Estonia claimed that the attacks originated at the Internet addresses of
"state agencies in Russia." Russia denied the charge, attributing the
attacks to criminal organizations. Were the criminals proxies? Estonia lacked
absolute proof of Russian culpability.
As for lethality, a digital attack doesn't leave shell
craters or bleeding human casualties -- at least, not in the same overt sense
of an assault with artillery and bombs. But the contingent lethality of a
cyber-attack is real; a sustained digital attack erodes defense capabilities.
Destroying spy and communications satellites in order to blind and disrupt U.S.
command capabilities is a rough equivalent.
Moreover, the economic costs of a digital attack can be much
larger than a classic barrage or bombing campaign.
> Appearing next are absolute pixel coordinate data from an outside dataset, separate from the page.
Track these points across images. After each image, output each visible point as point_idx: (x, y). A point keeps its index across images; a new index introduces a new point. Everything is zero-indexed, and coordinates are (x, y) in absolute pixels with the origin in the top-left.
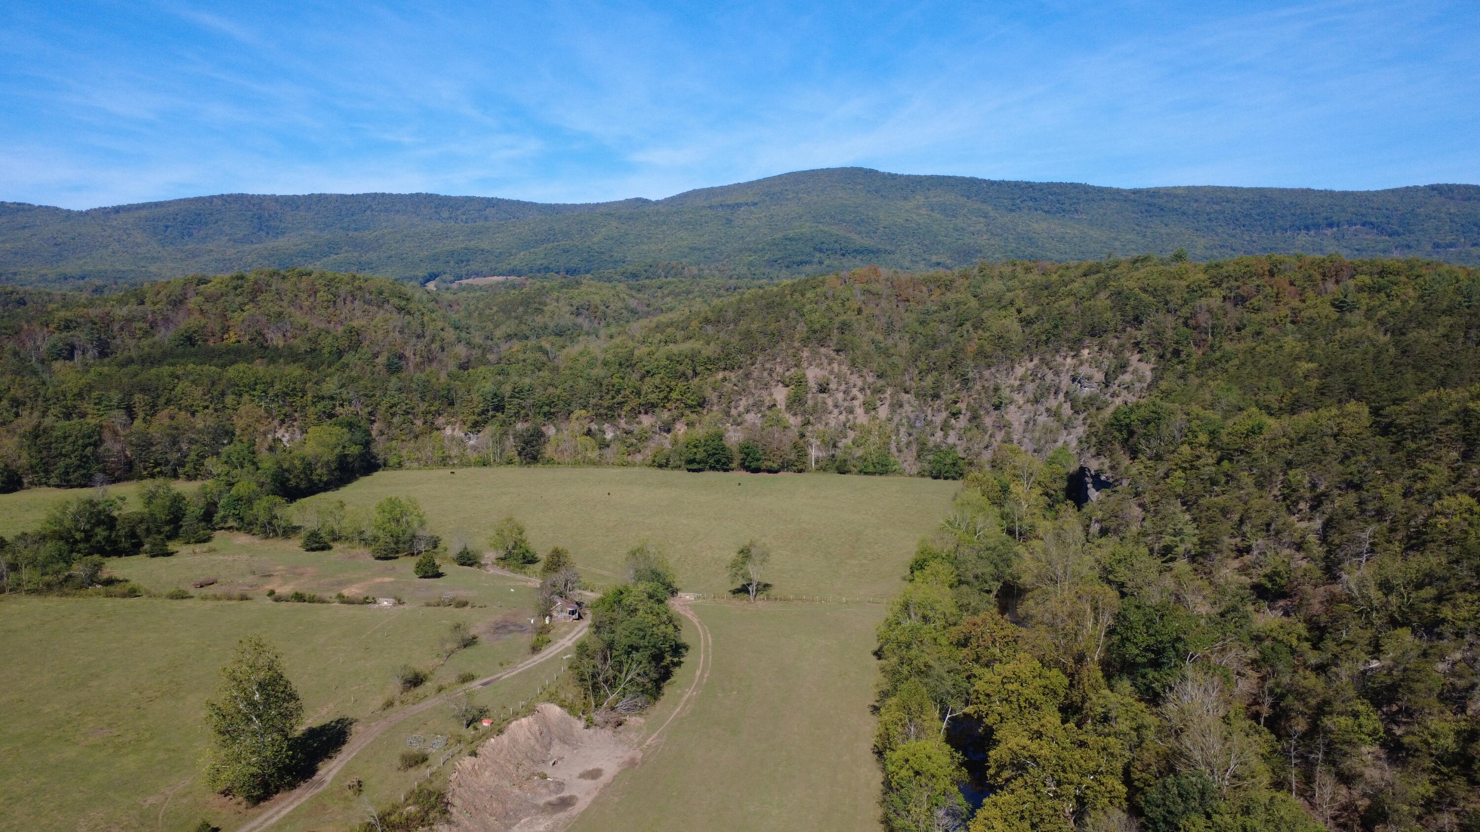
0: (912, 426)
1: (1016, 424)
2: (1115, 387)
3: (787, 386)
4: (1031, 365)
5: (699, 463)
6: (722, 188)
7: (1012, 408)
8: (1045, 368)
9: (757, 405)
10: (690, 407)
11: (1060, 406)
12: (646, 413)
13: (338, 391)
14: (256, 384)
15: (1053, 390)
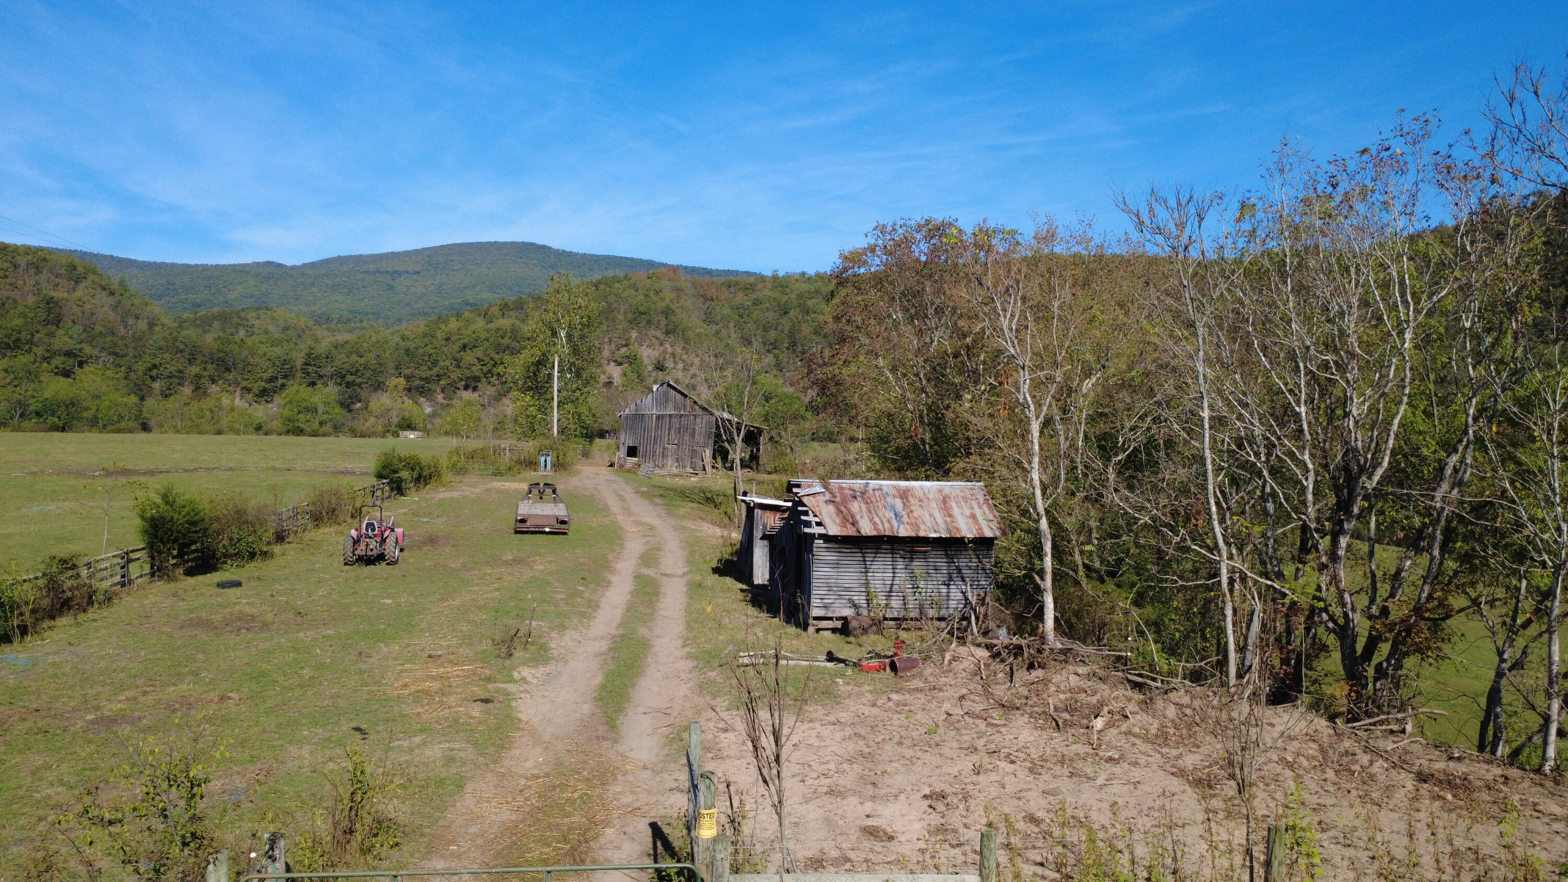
3: (620, 364)
6: (372, 256)
12: (466, 388)
13: (79, 346)
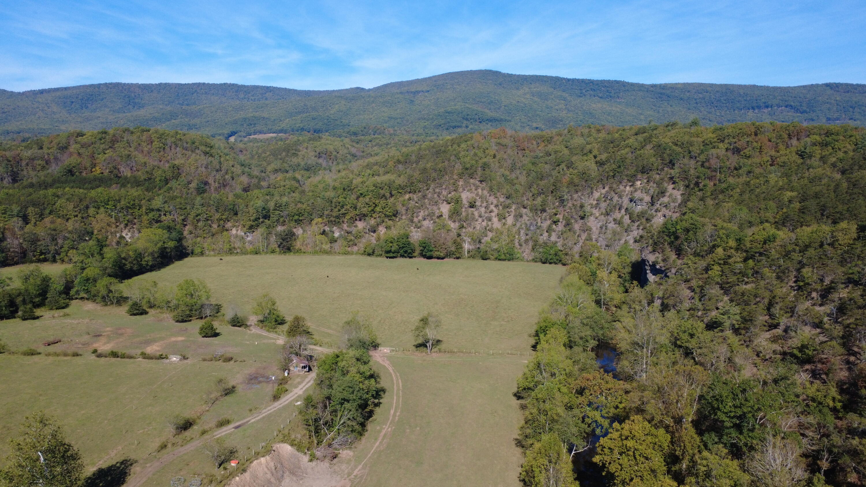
0: (528, 229)
1: (594, 229)
2: (658, 206)
3: (450, 203)
4: (604, 191)
5: (393, 253)
6: (408, 81)
7: (592, 218)
8: (612, 193)
9: (431, 215)
10: (388, 216)
11: (622, 217)
12: (360, 220)
13: (162, 206)
14: (109, 201)
15: (618, 207)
The international agreements, customs and understandings
that attempt to give warfare a legal framework will also adapt to these 21st
century conditions. Treaties don't bind rogues and fanatics, but perception of
a common threat and common vulnerabilities can bridge differences between
rational antagonists and competitors.
The Wall Street Journal reported that the U.S. is attempting
to reach a consensus position with American allies on how to respond to
cyber-attacks, though the U.S. leans toward the position that holding countries
which create cyber-weapons responsible for their use serves a deterrent
As a member of NATO and cyber-attack victim, Estonia will no
doubt forcefully contribute to that discussion.